2. The microphone system according to claim 1, wherein the positive adjustable charge pump is further configured to adjust the positive bias voltage by adjusting the first frequency, wherein the negative adjustable charge pump is further configured to adjust the negative bias voltage by adjusting the second frequency.

3. The microphone system according to claim 1, wherein the positive adjustable charge pump further includes a positive voltage regulator configured to generate the positive reference voltage, wherein the negative adjustable charge pump further includes a negative voltage regulator configured to generate the negative reference voltage.

4. The microphone system according to claim 3, wherein the positive adjustable charge pump is further configured to adjust the positive bias voltage by adjusting the positive reference voltage, wherein the negative adjustable charge pump is further configured to adjust the negative bias voltage by adjusting the negative reference voltage.

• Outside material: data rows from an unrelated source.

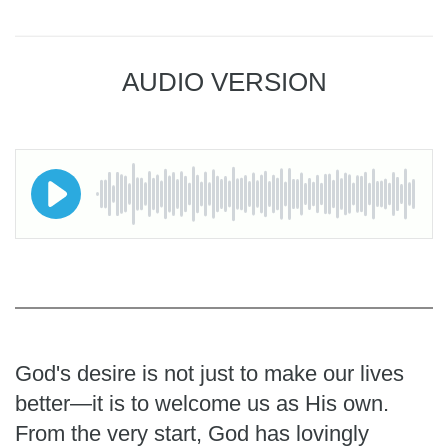
AUDIO VERSION
God's desire is not just to make our lives
better—it is to welcome us as His own.
From the very start, God has lovingly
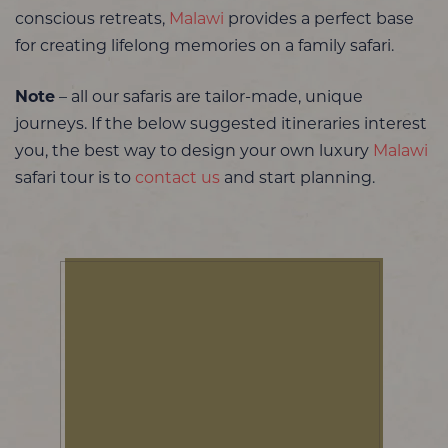
conscious retreats,
Malawi
provides a perfect base
for creating lifelong memories on a family safari.
Note
– all our safaris are tailor-made, unique
journeys. If the below suggested itineraries interest
you, the best way to design your own luxury
Malawi
safari tour is to
contact us
and start planning.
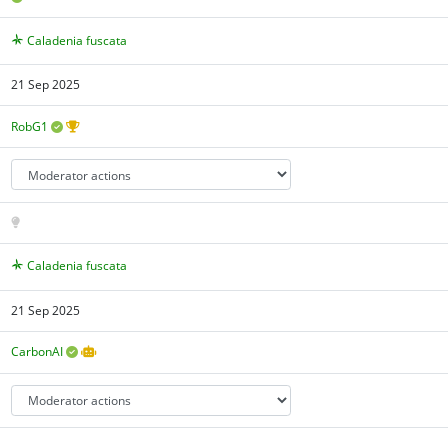
Caladenia fuscata
21 Sep 2025
RobG1
Caladenia fuscata
21 Sep 2025
CarbonAI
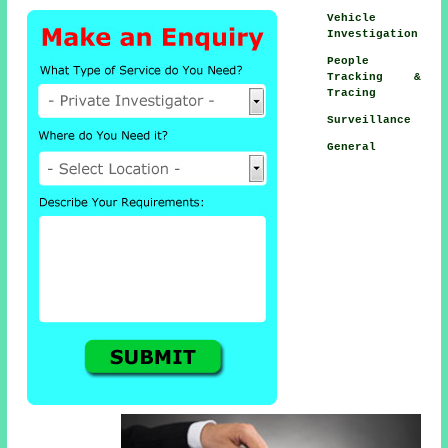
Vehicle
Investigation
People
Tracking &
Tracing
Surveillance
General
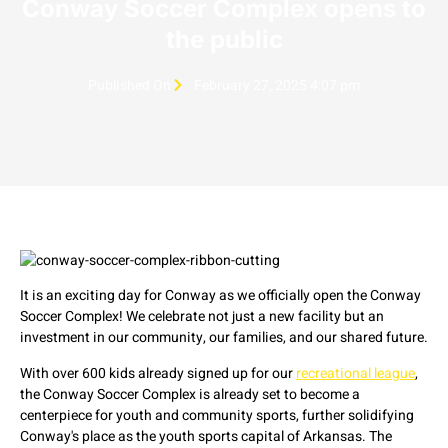
Conway Soccer Complex opens to
the public
Published On
February 27, 2025 4:07 pm
It is an exciting day for Conway as we officially open the Conway
Soccer Complex! We celebrate not just a new facility but an
investment in our community, our families, and our shared future.
With over 600 kids already signed up for our
recreational league
,
the Conway Soccer Complex is already set to become a
centerpiece for youth and community sports, further solidifying
Conway's place as the youth sports capital of Arkansas. The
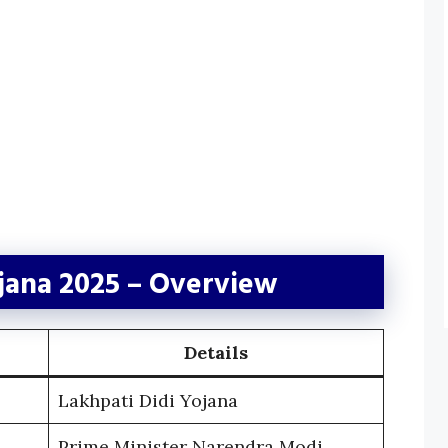
ojana 2025 – Overview
Details
Lakhpati Didi Yojana
Prime Minister Narendra Modi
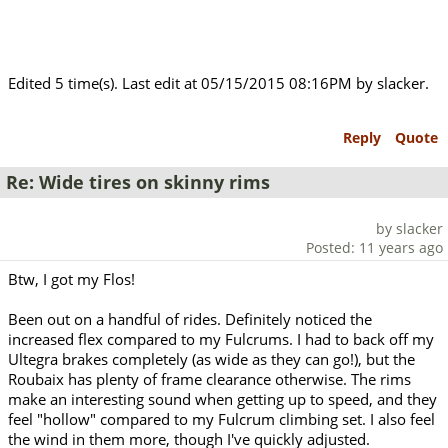
Edited 5 time(s). Last edit at 05/15/2015 08:16PM by slacker.
Reply
Quote
Re: Wide tires on skinny rims
by slacker
Posted: 11 years ago
Btw, I got my Flos!
Been out on a handful of rides. Definitely noticed the
increased flex compared to my Fulcrums. I had to back off my
Ultegra brakes completely (as wide as they can go!), but the
Roubaix has plenty of frame clearance otherwise. The rims
make an interesting sound when getting up to speed, and they
feel "hollow" compared to my Fulcrum climbing set. I also feel
the wind in them more, though I've quickly adjusted.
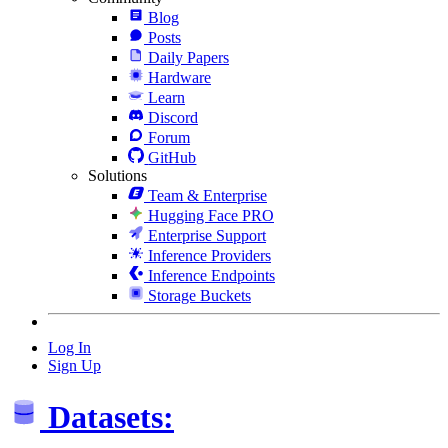
Blog
Posts
Daily Papers
Hardware
Learn
Discord
Forum
GitHub
Solutions
Team & Enterprise
Hugging Face PRO
Enterprise Support
Inference Providers
Inference Endpoints
Storage Buckets
Log In
Sign Up
Datasets:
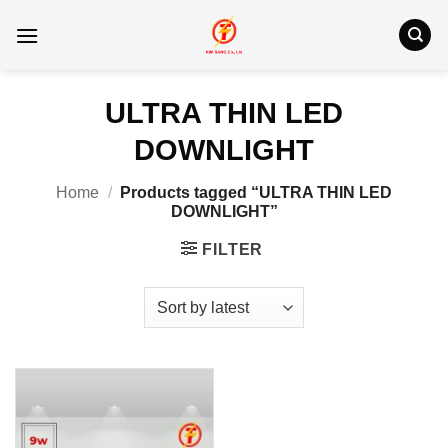
Skip
to
content
ULTRA THIN LED
DOWNLIGHT
Home
/
Products tagged “ULTRA THIN LED
DOWNLIGHT”
FILTER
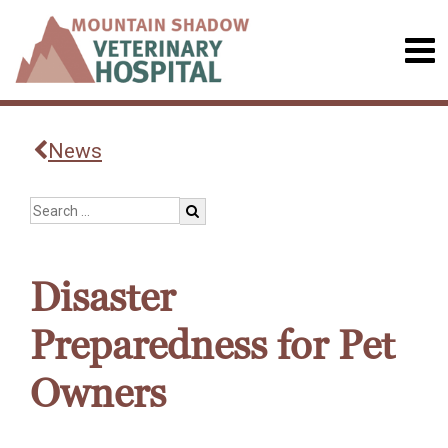
News
Disaster
Preparedness for Pet
Owners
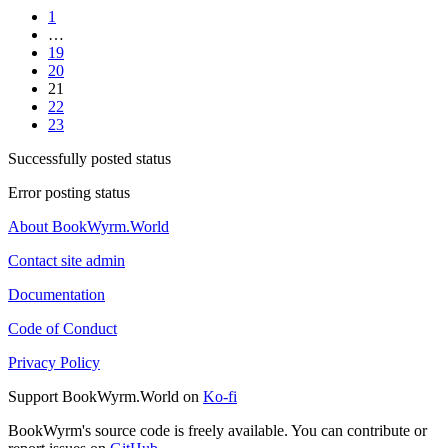
1
…
19
20
21
22
23
Successfully posted status
Error posting status
About BookWyrm.World
Contact site admin
Documentation
Code of Conduct
Privacy Policy
Support BookWyrm.World on
Ko-fi
BookWyrm's source code is freely available. You can contribute or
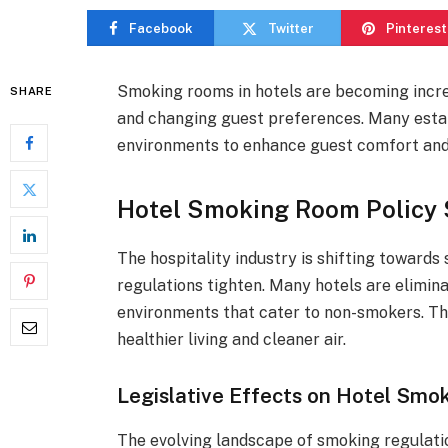
Facebook
Twitter
Pinterest
Smoking rooms in hotels are becoming incre
SHARE
and changing guest preferences. Many esta
environments to enhance guest comfort and 
Hotel Smoking Room Policy 
The hospitality industry is shifting towards
regulations tighten. Many hotels are elimin
environments that cater to non-smokers. Th
healthier living and cleaner air.
Legislative Effects on Hotel Smok
The evolving landscape of smoking regulatio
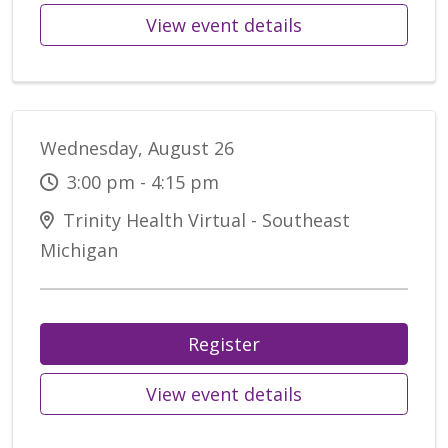
View event details
Wednesday, August 26
3:00 pm - 4:15 pm
Trinity Health Virtual - Southeast
Michigan
Register
View event details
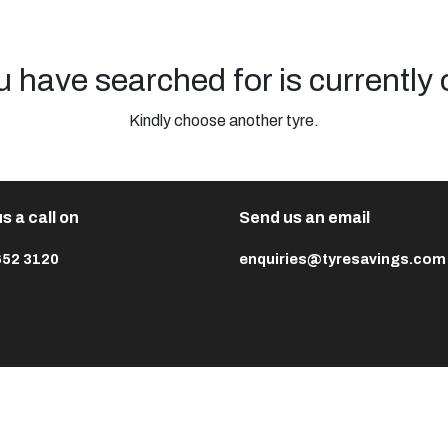
u have searched for is currently 
Kindly choose another tyre.
s a call on
Send us an email
652 3120
enquiries@tyresavings.com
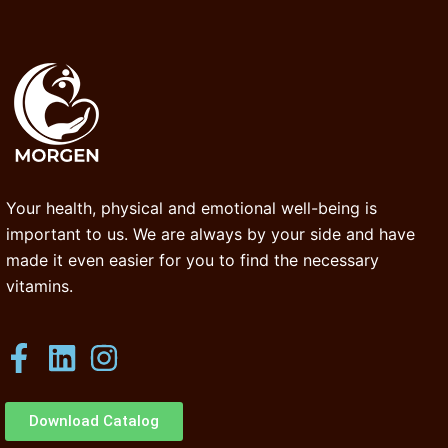
Your health, physical and emotional well-being is
important to us. We are always by your side and have
made it even easier for you to find the necessary
vitamins.
Download Catalog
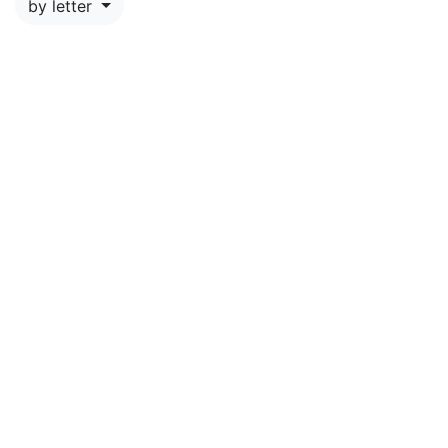
by letter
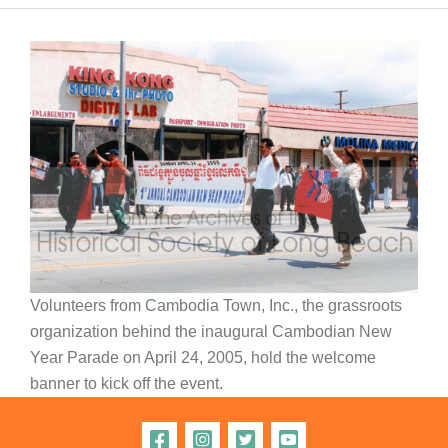
Volunteers from Cambodia Town, Inc., the grassroots
organization behind the inaugural Cambodian New
Year Parade on April 24, 2005, hold the welcome
banner to kick off the event.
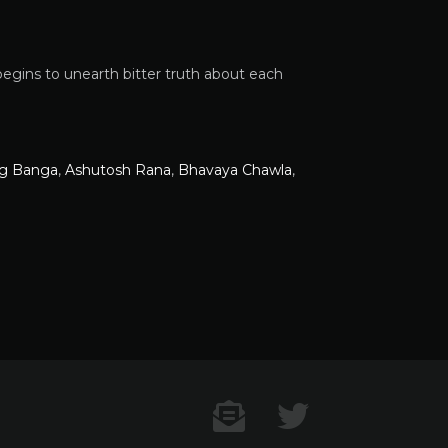
gins to unearth bitter truth about each
g Banga
,
Ashutosh Rana
,
Bhavaya Chawla
,
Contact US
Twitter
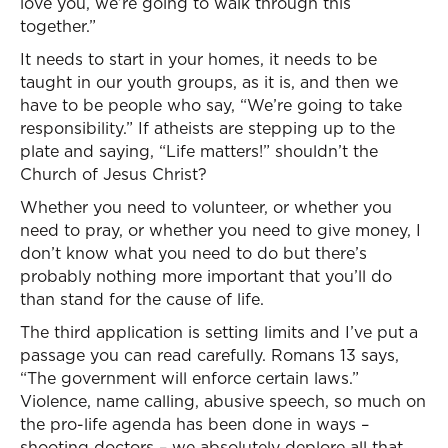
love you, we’re going to walk through this
together.”
It needs to start in your homes, it needs to be
taught in our youth groups, as it is, and then we
have to be people who say, “We’re going to take
responsibility.” If atheists are stepping up to the
plate and saying, “Life matters!” shouldn’t the
Church of Jesus Christ?
Whether you need to volunteer, or whether you
need to pray, or whether you need to give money, I
don’t know what you need to do but there’s
probably nothing more important that you’ll do
than stand for the cause of life.
The third application is setting limits and I’ve put a
passage you can read carefully. Romans 13 says,
“The government will enforce certain laws.”
Violence, name calling, abusive speech, so much on
the pro-life agenda has been done in ways –
shooting doctors – we absolutely deplore all that.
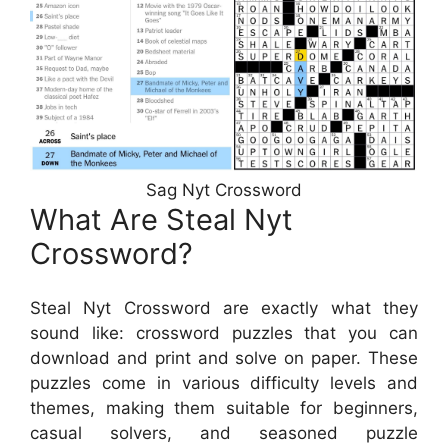
Sag Nyt Crossword
What Are Steal Nyt
Crossword?
Steal Nyt Crossword are exactly what they
sound like: crossword puzzles that you can
download and print and solve on paper. These
puzzles come in various difficulty levels and
themes, making them suitable for beginners,
casual solvers, and seasoned puzzle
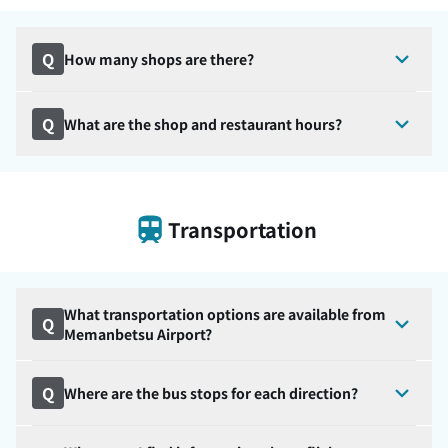
Q
How many shops are there?
Q
What are the shop and restaurant hours?
Transportation
What transportation options are available from
Q
Memanbetsu Airport?
Q
Where are the bus stops for each direction?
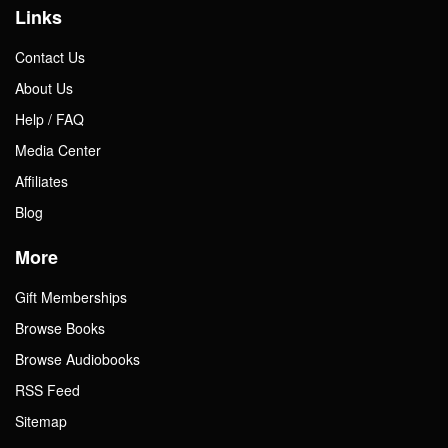
Links
Contact Us
About Us
Help / FAQ
Media Center
Affiliates
Blog
More
Gift Memberships
Browse Books
Browse Audiobooks
RSS Feed
Sitemap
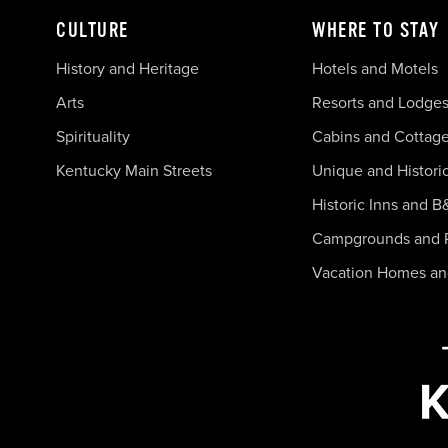
CULTURE
WHERE TO STAY
History and Heritage
Hotels and Motels
Arts
Resorts and Lodge
Spirituality
Cabins and Cottag
Kentucky Main Streets
Unique and Histori
Historic Inns and B
Campgrounds and 
Vacation Homes a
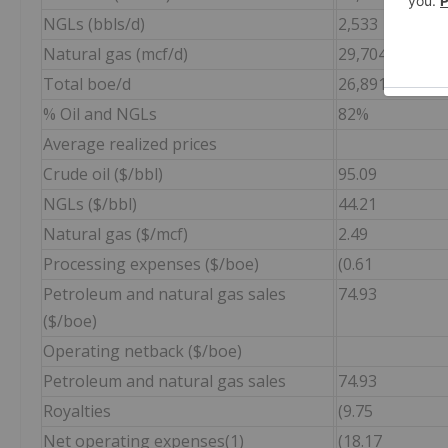
NGLs (bbls/d)
2,533
Natural gas (mcf/d)
29,704
Total boe/d
26,891
% Oil and NGLs
82%
Average realized prices
Crude oil ($/bbl)
95.09
NGLs ($/bbl)
44.21
Natural gas ($/mcf)
2.49
Processing expenses ($/boe)
(0.61
Petroleum and natural gas sales
74.93
($/boe)
Operating netback ($/boe)
Petroleum and natural gas sales
74.93
Royalties
(9.75
Net operating expenses(1)
(18.17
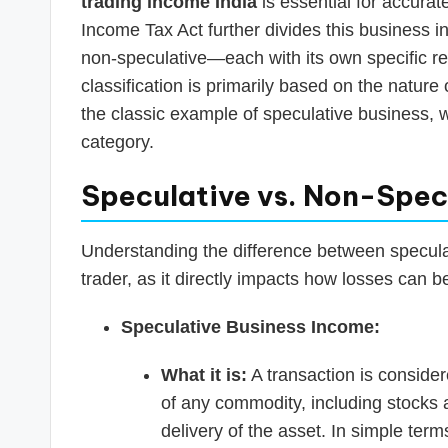
trading income India
is essential for accurat
Income Tax Act further divides this business 
non-speculative—each with its own specific reg
classification is primarily based on the nature 
the classic example of speculative business, 
category.
Speculative vs. Non-Spec
Understanding the difference between speculat
trader, as it directly impacts how losses can b
Speculative Business Income:
What it is:
A transaction is consider
of any commodity, including stocks a
delivery of the asset. In simple term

5. A method of generating independent adjustable bias voltages for a differential microphone, the method comprising:

adjusting a first frequency in which the positive reference voltage is applied to a plurality of positive stages in the positive adjustable charge pump to generate a positive bias voltage;

applying the positive bias voltage to a positive sense-capacitor coupled to a first terminal of the differential amplifier;

generating, via the positive sense-capacitor, a positive sense voltage based on the positive bias voltage and acoustic pressure from a first direction;

adjusting a second frequency in which the negative reference voltage is applied to a plurality of negative stages in the negative adjustable charge pump to generate a negative bias voltage, the negative bias voltage having a magnitude different than a magnitude of the positive bias voltage;

applying the negative bias voltage to a negative sense-capacitor;

generating, via the negative sense-capacitor, a negative sense voltage based on the negative bias voltage and the acoustic pressure from the first direction; and

generating, via a differential amplifier, a differential voltage based on the positive sense voltage and the negative sense voltage.